[Mr. Johan Jacob Fabricius]
FABRICIUS (Mr. Johan Jacob), één der vele Duitschers, die in de 17de eeuw als predikant de Luthersche kerk hier te lande hebben gediend, werd in 1618 te Lennep in het groothertogdom Berg geboren. Na de gymnasia te Lippstadt, Keulen en Dortmund te hebben bezocht, studeerde hij ijverig te Rostock, waar hij ook het vrije studentenleven volop genoot, totdat hij, door de ernstige prediking van den hoogleeraar Lutkemann getroffen, tot inkeer kwam, maar tevens in een ander uiterste verviel: van alle scherts en vroolijkheid deed hij afstand, zelfs wierp hij de versierselen van rok en hoed in 't vuur. Spoedig werd hij, na zijn academische studie, waarschijnlijk in 1645, volbracht te hebben, te Schwelm in het graafschap Mark beroepen, waar hij door vroomheid en trouwe plichtsvervulling de achting der gemeente won, maar streng optrad tegen alles, wat hij zondig achtte, zoodat hij zich daardoor de haat van velen op den hals haalde. Uit een boekje, toen door hem uitgegeven onder den titel Vom vielgeplagten und dennoch verstockten Aegypten bracht men allerlei stellingen bijeen, die niet goed Luthersch schenen te wezen, zoodat hij van zijn ambtsbediening ontzet werd; wel beval de Keurvorstelijke regeering hem in zijn ambt te herstellen, maar toch achtte men het beter, het ontslag te handhaven, daar Fabricius inmiddels door kwaadwilligen met steenen geworpen was en een geest van oproer in de gemeente was ontstaan. Een aangeboden geldelijke schadevergoeding werd door hem afgewezen en hij vertrok naar Zwolle, waar hij inmiddels op aanwijzing van Ds. Brauer of Brouwer, Luthersch predikant te Kampen, beroepen was (1650). Ook hier muntte hij uit door zijn ijver in het bevorderen van streng zedelijk leven en predikte in mystieken geest, hoewel waarschijnlijk niet zóó grof als hem door Schultz Jacobi wordt nagegeven, daar Gichtel hem onder de theologen rekent, die ‘dem Oraculo
Spiritus Sancti in ihnen allezeit widerstehen, wegen der Regeln ihrer eingesoffenen academischen Orthodoxie.’

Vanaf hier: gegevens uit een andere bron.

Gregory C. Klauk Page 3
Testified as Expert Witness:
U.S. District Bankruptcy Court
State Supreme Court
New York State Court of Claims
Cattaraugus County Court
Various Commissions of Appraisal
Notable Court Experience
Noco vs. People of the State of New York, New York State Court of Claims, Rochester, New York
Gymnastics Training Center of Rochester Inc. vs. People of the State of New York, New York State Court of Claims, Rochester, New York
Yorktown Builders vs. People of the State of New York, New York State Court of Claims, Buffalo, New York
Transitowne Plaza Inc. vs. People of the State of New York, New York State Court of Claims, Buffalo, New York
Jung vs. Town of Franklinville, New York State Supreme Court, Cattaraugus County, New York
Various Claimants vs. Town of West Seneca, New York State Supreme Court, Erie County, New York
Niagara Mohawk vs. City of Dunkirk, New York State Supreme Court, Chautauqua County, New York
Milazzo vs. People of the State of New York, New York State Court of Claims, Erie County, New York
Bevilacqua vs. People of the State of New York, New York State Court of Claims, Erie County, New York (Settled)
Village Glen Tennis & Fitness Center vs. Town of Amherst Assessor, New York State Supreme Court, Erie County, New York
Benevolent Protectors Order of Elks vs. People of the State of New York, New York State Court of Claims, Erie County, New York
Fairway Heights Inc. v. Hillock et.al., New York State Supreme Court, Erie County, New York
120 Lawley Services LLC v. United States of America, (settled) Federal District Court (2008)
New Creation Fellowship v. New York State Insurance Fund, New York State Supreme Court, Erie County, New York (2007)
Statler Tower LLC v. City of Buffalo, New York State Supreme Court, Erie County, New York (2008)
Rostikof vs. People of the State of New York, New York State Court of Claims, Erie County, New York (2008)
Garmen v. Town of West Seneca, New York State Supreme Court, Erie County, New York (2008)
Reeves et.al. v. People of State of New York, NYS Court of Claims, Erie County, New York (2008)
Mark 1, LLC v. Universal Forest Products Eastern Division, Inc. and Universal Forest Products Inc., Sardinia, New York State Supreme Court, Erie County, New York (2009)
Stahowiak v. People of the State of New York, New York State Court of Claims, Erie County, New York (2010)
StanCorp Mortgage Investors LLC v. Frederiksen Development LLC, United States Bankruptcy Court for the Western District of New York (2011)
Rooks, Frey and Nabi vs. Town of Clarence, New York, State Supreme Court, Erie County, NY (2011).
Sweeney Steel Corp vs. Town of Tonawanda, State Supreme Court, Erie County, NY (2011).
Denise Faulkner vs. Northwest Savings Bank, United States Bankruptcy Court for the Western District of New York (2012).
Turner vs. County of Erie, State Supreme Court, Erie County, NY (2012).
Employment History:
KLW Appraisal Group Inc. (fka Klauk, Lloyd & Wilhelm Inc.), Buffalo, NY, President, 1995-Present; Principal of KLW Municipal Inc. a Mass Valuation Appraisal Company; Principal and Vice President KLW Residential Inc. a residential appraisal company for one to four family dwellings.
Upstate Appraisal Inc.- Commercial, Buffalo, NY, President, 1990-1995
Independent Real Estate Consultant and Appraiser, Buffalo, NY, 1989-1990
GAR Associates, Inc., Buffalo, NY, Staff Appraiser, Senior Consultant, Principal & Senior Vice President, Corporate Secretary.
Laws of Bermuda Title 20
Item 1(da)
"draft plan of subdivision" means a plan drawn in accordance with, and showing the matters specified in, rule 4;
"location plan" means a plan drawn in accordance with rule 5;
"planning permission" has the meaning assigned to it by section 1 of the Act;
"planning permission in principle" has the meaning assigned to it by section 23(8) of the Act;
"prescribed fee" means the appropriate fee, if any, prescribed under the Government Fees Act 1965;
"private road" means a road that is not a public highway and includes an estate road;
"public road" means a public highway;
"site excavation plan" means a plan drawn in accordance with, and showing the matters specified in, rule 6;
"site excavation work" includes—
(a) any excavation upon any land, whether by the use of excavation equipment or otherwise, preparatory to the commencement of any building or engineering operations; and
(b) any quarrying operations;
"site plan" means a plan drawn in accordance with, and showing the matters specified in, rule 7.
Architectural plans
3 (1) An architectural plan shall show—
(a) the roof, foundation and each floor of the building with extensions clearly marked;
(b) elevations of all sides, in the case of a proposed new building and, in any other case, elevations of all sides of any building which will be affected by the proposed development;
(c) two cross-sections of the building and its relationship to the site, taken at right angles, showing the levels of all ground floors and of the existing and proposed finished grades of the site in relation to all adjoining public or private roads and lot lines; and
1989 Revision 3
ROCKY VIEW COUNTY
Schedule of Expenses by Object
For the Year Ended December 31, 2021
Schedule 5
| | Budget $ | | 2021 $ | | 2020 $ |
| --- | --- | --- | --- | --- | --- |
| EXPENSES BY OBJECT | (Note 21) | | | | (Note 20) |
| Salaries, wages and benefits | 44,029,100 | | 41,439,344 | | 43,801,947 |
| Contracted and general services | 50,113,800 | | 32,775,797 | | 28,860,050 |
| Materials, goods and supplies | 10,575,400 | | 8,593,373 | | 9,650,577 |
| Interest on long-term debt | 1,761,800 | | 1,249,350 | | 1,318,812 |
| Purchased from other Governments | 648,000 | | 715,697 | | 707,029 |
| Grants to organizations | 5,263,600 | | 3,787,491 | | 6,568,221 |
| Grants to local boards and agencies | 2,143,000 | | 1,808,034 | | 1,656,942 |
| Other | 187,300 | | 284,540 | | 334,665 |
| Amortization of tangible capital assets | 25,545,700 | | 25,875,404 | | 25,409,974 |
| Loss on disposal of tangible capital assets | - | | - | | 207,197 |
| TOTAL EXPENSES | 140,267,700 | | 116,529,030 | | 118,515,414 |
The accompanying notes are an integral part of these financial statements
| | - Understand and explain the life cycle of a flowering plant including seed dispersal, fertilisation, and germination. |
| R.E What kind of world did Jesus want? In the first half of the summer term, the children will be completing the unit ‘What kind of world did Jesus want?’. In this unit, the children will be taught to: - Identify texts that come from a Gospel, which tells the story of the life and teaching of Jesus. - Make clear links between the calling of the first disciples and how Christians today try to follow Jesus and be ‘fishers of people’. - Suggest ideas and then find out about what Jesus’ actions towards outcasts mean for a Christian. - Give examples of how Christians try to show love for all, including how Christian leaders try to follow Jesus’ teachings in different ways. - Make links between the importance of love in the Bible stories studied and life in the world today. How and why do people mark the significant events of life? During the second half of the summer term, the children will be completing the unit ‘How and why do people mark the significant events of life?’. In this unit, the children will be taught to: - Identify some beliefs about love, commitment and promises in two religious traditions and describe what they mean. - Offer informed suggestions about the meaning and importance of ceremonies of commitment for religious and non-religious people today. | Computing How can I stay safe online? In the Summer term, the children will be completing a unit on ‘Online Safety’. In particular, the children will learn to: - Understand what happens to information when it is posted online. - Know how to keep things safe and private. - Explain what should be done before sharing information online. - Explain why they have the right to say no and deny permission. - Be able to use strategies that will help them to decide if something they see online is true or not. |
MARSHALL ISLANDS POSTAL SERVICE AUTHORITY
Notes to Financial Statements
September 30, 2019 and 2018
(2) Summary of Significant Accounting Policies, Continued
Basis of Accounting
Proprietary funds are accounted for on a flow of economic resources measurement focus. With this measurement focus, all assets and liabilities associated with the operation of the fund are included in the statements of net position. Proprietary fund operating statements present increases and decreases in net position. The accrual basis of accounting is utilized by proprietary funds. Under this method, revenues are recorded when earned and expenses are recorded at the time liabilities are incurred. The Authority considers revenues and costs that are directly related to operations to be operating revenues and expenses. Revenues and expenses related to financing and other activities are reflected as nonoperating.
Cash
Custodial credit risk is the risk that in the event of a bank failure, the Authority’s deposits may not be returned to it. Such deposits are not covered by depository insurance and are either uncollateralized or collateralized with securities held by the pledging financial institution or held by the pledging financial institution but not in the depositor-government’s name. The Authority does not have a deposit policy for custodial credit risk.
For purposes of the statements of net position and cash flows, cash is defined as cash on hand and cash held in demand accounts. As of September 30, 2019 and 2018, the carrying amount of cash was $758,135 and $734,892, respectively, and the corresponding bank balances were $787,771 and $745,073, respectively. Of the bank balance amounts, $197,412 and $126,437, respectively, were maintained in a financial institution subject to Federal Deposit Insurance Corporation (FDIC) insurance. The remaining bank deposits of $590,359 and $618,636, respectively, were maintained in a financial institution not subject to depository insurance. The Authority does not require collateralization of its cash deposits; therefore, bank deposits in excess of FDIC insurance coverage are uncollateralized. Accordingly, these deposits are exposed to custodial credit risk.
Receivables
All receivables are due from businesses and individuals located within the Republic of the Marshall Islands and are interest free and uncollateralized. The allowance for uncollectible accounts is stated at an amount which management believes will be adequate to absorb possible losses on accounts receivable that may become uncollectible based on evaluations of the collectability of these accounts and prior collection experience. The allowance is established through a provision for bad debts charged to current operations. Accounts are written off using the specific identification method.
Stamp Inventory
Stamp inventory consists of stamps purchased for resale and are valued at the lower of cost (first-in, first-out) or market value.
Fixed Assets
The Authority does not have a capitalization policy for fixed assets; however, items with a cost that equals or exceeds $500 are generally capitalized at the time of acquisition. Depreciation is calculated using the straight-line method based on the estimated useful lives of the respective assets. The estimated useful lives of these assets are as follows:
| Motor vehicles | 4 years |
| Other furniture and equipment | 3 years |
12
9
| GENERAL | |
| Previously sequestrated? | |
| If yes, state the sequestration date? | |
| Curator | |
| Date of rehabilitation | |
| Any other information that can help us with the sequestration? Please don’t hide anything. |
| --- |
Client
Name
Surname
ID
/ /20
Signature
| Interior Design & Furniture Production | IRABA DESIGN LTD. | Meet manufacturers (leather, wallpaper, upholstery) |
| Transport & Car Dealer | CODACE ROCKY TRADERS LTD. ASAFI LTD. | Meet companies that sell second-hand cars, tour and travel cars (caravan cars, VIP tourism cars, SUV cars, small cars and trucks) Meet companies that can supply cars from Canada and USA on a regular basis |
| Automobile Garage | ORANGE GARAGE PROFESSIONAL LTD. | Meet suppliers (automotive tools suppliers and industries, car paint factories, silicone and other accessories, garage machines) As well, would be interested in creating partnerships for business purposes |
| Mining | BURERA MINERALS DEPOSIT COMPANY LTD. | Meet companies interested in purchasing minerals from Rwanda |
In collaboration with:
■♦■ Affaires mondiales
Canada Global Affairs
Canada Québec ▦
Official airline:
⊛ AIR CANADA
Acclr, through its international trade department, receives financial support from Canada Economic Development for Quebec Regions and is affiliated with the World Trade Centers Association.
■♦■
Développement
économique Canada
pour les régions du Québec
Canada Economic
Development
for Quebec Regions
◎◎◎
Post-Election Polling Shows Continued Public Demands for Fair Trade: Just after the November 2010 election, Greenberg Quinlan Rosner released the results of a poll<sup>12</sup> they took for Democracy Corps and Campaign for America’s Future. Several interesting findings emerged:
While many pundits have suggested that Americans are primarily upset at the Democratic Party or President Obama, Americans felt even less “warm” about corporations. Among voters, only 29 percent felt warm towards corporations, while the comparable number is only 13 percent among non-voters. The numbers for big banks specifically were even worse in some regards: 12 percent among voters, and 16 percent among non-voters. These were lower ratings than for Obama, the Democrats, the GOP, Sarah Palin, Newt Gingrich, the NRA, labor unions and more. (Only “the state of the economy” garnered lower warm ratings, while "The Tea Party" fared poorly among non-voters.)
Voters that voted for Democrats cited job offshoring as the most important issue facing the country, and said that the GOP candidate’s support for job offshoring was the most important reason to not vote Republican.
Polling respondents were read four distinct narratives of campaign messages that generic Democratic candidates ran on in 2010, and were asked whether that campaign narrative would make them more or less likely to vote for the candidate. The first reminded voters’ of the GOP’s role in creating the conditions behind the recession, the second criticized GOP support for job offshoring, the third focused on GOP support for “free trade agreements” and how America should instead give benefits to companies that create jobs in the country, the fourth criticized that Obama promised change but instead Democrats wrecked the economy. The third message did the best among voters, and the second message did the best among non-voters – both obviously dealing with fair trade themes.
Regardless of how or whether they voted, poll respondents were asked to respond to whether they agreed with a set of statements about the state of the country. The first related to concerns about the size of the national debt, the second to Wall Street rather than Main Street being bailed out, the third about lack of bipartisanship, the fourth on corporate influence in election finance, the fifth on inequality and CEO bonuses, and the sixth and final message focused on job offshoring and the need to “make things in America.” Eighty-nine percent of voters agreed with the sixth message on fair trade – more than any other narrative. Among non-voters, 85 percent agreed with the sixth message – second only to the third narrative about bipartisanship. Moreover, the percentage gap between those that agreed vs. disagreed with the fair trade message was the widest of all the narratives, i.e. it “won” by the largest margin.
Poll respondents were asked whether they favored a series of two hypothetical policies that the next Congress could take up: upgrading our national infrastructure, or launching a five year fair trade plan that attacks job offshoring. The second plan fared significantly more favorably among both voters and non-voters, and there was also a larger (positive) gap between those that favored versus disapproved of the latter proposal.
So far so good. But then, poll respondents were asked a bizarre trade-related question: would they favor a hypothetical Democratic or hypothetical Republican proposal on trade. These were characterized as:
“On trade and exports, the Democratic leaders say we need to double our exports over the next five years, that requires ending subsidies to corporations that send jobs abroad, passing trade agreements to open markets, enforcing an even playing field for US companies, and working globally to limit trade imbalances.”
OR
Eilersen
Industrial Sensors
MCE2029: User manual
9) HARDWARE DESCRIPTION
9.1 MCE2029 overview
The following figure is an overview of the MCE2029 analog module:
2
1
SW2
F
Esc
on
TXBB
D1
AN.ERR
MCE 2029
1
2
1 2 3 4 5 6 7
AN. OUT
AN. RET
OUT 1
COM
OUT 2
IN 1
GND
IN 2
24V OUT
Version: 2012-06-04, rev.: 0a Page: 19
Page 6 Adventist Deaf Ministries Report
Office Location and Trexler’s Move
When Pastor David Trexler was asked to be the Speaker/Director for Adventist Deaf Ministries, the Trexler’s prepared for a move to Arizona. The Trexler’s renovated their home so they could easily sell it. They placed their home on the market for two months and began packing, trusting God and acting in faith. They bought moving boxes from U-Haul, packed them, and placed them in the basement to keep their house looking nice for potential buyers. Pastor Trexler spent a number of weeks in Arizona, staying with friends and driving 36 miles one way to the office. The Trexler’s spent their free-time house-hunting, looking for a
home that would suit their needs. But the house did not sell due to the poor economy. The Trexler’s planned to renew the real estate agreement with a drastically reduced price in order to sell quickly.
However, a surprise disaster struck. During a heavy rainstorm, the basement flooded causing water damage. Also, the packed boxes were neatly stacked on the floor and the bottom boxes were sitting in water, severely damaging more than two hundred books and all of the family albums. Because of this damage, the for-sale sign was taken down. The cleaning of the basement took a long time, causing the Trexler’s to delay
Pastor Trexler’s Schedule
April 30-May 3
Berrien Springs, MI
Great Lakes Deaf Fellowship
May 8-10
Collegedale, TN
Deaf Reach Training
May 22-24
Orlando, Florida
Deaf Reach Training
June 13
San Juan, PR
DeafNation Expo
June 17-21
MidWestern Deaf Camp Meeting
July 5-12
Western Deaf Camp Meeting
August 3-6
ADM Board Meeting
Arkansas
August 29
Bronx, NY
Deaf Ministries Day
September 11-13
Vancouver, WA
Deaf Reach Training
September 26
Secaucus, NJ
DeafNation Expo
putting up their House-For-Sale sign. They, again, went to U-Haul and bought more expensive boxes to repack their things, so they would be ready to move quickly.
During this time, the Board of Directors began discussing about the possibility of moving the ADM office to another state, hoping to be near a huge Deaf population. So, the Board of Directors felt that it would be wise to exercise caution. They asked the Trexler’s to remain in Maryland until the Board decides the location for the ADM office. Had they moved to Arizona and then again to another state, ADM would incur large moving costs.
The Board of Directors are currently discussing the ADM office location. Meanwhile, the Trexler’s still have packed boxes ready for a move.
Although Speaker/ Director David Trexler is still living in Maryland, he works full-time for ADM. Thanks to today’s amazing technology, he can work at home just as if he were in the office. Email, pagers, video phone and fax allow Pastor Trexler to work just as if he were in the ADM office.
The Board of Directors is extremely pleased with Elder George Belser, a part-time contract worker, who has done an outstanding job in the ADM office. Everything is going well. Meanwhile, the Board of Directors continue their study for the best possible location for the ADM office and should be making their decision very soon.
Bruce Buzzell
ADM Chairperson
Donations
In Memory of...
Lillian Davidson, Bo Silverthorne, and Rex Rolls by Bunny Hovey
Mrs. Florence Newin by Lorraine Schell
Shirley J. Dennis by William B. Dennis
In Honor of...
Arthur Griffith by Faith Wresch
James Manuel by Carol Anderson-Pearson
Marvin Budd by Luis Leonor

In dezen tijd, waarin strenge kerkelijke rechtzinnigheid bij de Nederlandsche Lutherschen boven alles gold, was echter die mystieke prediking reden genoeg, om Fabricius van onrechtzinnigheid te verdenken en in of kort vóór 1660 werd hij op eene te Amsterdam gehouden classicale vergadering afgezet. In hetzelfde jaar echter door hertog Christian August naar Sultzbach beroepen, schijnt hij daar tot 1669 werkzaam te zijn geweest, daar hij in dit jaar naar Noord-Amerika vertrok, waar hij te New-York de eerste Luthersche predikant is geweest. Na korten tijd keerde hij weer terug en is waarschijnlijk den 4en Maart 1673 te Amsterdam overleden.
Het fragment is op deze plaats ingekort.